Why Estate Agents Are Required When Buying A Property

Smooth the house purchase process with a property professional’s help

When buying a property, many think that all the estate agent does for the purchaser is to advertise properties and arrange viewings.

The reality is somewhat different; while the estate agency’s actual customer is the seller of the property, an experienced agent also helps buyers find the right home with their services. This usually proves invaluable all the way through the purchase process.

 

The role of the estate agent

An estate agent’s job – as with agents in other fields – is to put the buyer in touch with the seller.

Their customer is the property owner – the seller – who ‘instructs’ the estate agent by placing their property for sale with them. The agent will be remunerated by the seller, usually through a percentage of the final selling fee, if they find a buyer for the property.

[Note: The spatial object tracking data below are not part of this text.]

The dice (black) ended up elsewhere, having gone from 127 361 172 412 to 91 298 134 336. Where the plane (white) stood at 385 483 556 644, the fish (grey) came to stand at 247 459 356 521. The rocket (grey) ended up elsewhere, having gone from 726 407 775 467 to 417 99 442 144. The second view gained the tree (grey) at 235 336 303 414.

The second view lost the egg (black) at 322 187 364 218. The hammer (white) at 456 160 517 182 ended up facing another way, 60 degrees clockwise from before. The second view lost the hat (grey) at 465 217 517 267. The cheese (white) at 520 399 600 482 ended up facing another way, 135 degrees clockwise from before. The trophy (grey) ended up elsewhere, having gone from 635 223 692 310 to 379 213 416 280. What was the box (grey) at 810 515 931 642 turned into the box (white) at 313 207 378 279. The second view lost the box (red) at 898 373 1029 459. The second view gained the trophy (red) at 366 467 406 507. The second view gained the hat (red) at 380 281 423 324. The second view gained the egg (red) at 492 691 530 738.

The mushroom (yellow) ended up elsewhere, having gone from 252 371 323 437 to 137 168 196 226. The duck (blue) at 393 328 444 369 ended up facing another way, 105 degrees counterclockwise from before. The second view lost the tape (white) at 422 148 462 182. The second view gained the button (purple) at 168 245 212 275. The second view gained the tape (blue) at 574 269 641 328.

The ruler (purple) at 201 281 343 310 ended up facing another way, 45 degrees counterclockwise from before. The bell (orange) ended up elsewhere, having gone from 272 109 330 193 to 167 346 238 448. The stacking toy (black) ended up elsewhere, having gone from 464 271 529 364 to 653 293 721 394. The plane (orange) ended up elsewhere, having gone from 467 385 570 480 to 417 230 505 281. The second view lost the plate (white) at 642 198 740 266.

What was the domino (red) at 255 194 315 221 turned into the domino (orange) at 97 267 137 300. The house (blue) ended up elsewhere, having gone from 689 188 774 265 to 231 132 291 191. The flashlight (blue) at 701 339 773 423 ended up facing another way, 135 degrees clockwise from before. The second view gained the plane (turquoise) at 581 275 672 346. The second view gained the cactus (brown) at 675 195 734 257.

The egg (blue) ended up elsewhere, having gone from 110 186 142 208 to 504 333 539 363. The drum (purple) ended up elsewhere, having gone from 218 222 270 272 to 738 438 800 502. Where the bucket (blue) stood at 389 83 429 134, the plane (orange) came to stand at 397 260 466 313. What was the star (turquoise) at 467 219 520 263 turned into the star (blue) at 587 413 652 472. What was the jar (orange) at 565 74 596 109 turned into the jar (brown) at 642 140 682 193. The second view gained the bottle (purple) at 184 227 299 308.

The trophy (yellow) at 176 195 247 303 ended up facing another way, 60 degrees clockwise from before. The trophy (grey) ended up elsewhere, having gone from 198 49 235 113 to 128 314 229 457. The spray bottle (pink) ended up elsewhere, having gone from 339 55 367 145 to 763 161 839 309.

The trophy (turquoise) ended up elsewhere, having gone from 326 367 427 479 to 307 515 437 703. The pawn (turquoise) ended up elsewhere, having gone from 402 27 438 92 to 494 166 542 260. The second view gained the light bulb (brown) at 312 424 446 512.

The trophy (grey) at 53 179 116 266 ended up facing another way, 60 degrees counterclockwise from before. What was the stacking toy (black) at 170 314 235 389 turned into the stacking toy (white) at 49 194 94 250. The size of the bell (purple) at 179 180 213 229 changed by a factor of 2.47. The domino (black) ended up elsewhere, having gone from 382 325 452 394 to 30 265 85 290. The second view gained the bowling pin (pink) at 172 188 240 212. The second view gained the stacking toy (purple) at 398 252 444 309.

The estate agent plays a dual role in that they also help buyers find the property they’re looking for by matching what they have on their books with the requirements of buyers. The purchaser isn’t charged for this service.

How the estate agent can help:

 

Local knowledge

Even if a buyer already lives in or near the area they’re looking to buy in, an estate agent’s local knowledge is a key benefit of using their services.

They know the lie of the land, what’s available and maybe even what’s about to happen in terms of possible new developments and other properties due to come onto the market.

Experienced, local experts such as Keystones Property estate agents covering areas of Essex can help the buyer orient themselves – especially those unfamiliar with the locality – and appraise them of what’s available locally and in neighboring areas.

 

Property matching

While advertisements serve a purpose, a face to face or at least, a phone discussion with an agent can help people find the exact property required.

Describing requirements in detail means an agent can restrict property viewings just to those that specifically meet the buyer’s requirements, therefore saving time.

 

The hidden market

Not all properties are advertised; some are too new on the market, or not even on the market yet, but the agent is aware of them and can advise a buyer early if these might suit their needs.

Also, some properties are deliberately kept ‘under the radar’ even though they’re for sale. Maybe the seller has asked the agent not to market it too visibly – such as by advertising – so restricting an agent’s selling efforts solely to advising potential buyers directly by phone or email that a suitable property may be available.

These properties wouldn’t be open to the purchaser if they weren’t using an agent to help them buy.

 

Your advocate

While the agent’s customer is the seller, they would certainly communicate to them whether you’re a sound buyer. For example, if you have a confirmed mortgage offer and have either sold your existing property or otherwise have no chain, then this could help your case if you’re putting an offer in under the asking price.

Without an agent, it would be hard if not impossible to convey this to the seller.

 

Smoothing the sale

Once a sale has been agreed, that isn’t the end of the agent’s help for the buyer.

Property sales go through various stages and sometimes sticking points occur, so the estate agent’s role is to help smooth the way and attend to any possible or actual aspects that might hold things up or even jeopardise the sale.

They’ll be in touch with other parties such as solicitors and surveyors to ensure things happen when they should and, if there are any issues, that these are dealt with promptly.

It’s obviously in the estate agent’s interests to ensure the sale completes, so they’re involved throughout the process – they certainly do more than simply advertise properties.

 

A buffer

Buying a property can be a highly emotive process, and an estate agent can help prevent this, potentially compromising the search for the right property.

For example, if the buyer has questions – especially when offers are being made – the agent can field these and seek answers from their seller, preventing the risk of tensions running high if the buyer and seller were to communicate directly.

It helps everyone keep an objective approach to the process which helps the buyer especially.